--- Start of Extracted records ---

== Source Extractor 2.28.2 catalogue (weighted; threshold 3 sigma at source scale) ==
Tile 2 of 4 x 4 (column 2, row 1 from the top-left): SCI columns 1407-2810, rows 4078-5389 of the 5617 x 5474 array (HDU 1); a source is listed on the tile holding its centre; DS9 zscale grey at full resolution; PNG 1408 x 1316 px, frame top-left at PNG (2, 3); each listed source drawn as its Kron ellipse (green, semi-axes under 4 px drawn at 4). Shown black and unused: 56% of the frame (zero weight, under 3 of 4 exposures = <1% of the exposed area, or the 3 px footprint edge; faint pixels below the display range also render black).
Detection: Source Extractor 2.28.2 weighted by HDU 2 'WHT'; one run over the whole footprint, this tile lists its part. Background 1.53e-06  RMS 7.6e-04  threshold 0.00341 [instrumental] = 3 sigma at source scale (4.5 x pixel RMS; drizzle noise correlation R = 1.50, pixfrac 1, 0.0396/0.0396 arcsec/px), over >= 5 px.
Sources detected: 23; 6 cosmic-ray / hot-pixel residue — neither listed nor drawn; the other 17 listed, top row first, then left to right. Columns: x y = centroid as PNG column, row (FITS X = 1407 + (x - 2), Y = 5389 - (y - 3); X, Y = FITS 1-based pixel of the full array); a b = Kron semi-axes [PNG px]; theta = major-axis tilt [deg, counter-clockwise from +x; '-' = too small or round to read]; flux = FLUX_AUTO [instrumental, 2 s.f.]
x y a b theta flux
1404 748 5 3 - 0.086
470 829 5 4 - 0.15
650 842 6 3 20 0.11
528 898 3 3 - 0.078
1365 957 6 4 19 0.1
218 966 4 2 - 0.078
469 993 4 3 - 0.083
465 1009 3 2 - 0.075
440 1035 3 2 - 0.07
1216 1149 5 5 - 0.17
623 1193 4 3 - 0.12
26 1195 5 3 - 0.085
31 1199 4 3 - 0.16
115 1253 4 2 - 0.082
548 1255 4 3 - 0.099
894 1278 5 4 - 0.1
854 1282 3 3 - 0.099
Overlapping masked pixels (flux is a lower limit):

--- End of Extracted records ---

### What the exercise asks
Pick out and copy every line of the material that contains the word "weighted".

### Result
== Source Extractor 2.28.2 catalogue (weighted; threshold 3 sigma at source scale) ==
Detection: Source Extractor 2.28.2 weighted by HDU 2 'WHT'; one run over the whole footprint, this tile lists its part. Background 1.53e-06  RMS 7.6e-04  threshold 0.00341 [instrumental] = 3 sigma at source scale (4.5 x pixel RMS; drizzle noise correlation R = 1.50, pixfrac 1, 0.0396/0.0396 arcsec/px), over >= 5 px.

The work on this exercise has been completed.